It's supposed to now be opening sometime in March, I think they'd better get their fingers out if that's going to be the case! Although they have shifted a lot of muck recently, they've only uncovered a few more small remnants of plinths! Those stone masons down in Aswan are going to be on piecework, I should think, if they intend to get enough Sphinxes ready for people to see.

The Egyptian language mustn't have an 'x' sound, as I hear Egyptians pronouncing the word as 'Sphinkes'. Just a lingual anomaly, I suppose.

We met with the Luxor Senator Dr Abdulmawgoud Dardery the other night, at the offices of the Supreme Council of Luxor. He seemed to be a charming fellow, very good English (which I suppose you'd expect from a professor of English!) and obviously concerned for the welfare of ex-pats, even though we have no votes! He was elected by, and to represent, the Egyptian population of Luxor but fair play to him; he realises that we are also living here (for the time being at least) and that we have no-one else to speak for, or look out for, us.
Visa and work permit irregularities were discussed, along with the problems associated with Orfi marriages and unsatisfactory financial arrangements between foreign 'wives' and Egyptian 'husbands'. Also touched upon were certain problems with bank tellers and luggage handlers at Luxor Airport.
Dr Abdulmawgoud was very concerned with the practice of giving baksheesh to government employees (we would more likely know these as backhanders), which under previous Egyptian governments was the ONLY way to get a satisfactory outcome to any dealings with authority. He stressed the importance of stopping this bribery, as being among the most crucial initial steps in changing the corrupt mindset which still inhabits every branch of government.   
The ineffectiveness of the police was also of great concern to him. Yes we still have police, but he explained that they are unwilling to go into the streets and intervene where we would expect them to, simply because previously they were above the law, and could 'get away with' mistreating anyone whom they thought may be acting suspiciously or whatever. Now, they had to operate within the confines of the law, and didn't know how to, and were also frightened to confront people who might now be tempted to answer (or fight) back!

All in all, it was an interesting meeting, and I was pleased we went. I don't think that anything really concrete was achieved, however Dr Abdulmawgoud offered to meet with us again on his next visit to Luxor, and report on any progress with our concerns.

▸ AVAILABLE DATA
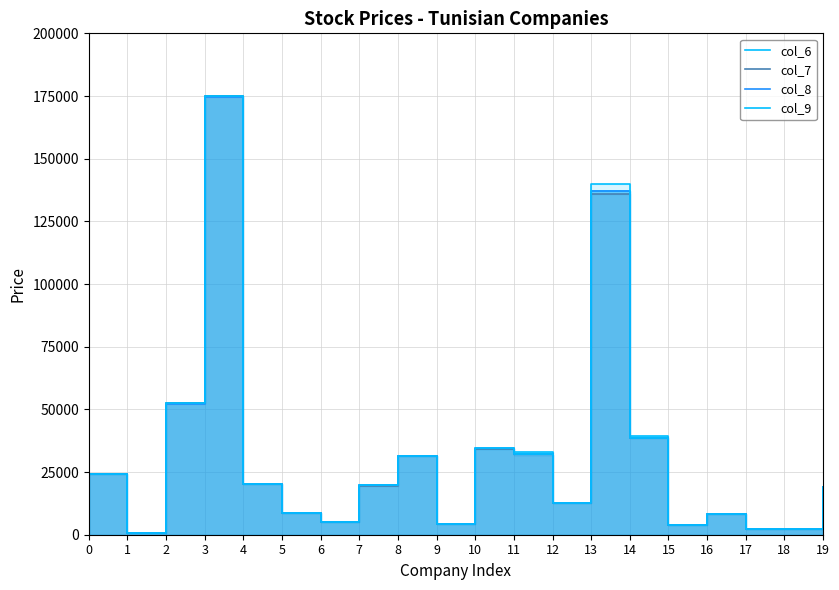

At how many categories does at least one series exceed 100896?

2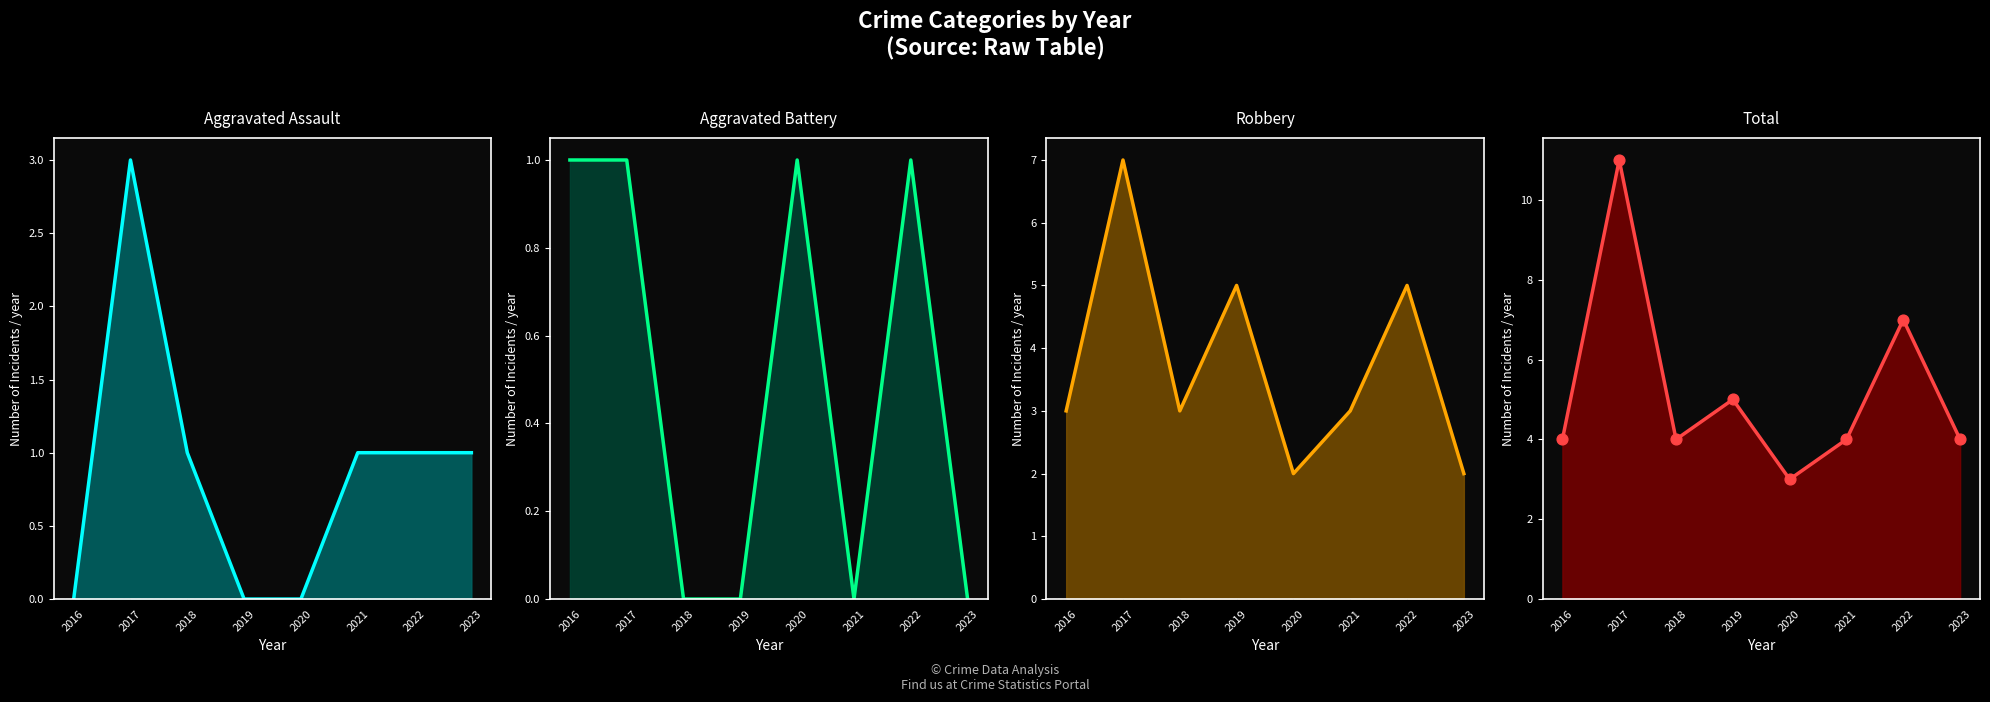

At how many categories does at least one series exceed 6?

2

▸ PROBLEMS TO WORK ON
a. Answer these about the post about Luxor:
(i) In which town are the stone masons said to be working?
(ii) Where did the meeting with the Luxor Senator take place?
(iii) What does the post say baksheesh would more likely be known as?
b. Repeat word for word the part of the post about Luxor starting at "The ineffectiveness of" and ending at "with our concerns.".
The material has no connection to the post about Luxor.

▸ TASK-BY-TASK RESULTS
a.
(i) Aswan
(ii) At the offices of the Supreme Council of Luxor
(iii) Backhanders

b.
The ineffectiveness of the police was also of great concern to him. Yes we still have police, but he explained that they are unwilling to go into the streets and intervene where we would expect them to, simply because previously they were above the law, and could 'get away with' mistreating anyone whom they thought may be acting suspiciously or whatever. Now, they had to operate within the confines of the law, and didn't know how to, and were also frightened to confront people who might now be tempted to answer (or fight) back!

All in all, it was an interesting meeting, and I was pleased we went. I don't think that anything really concrete was achieved, however Dr Abdulmawgoud offered to meet with us again on his next visit to Luxor, and report on any progress with our concerns.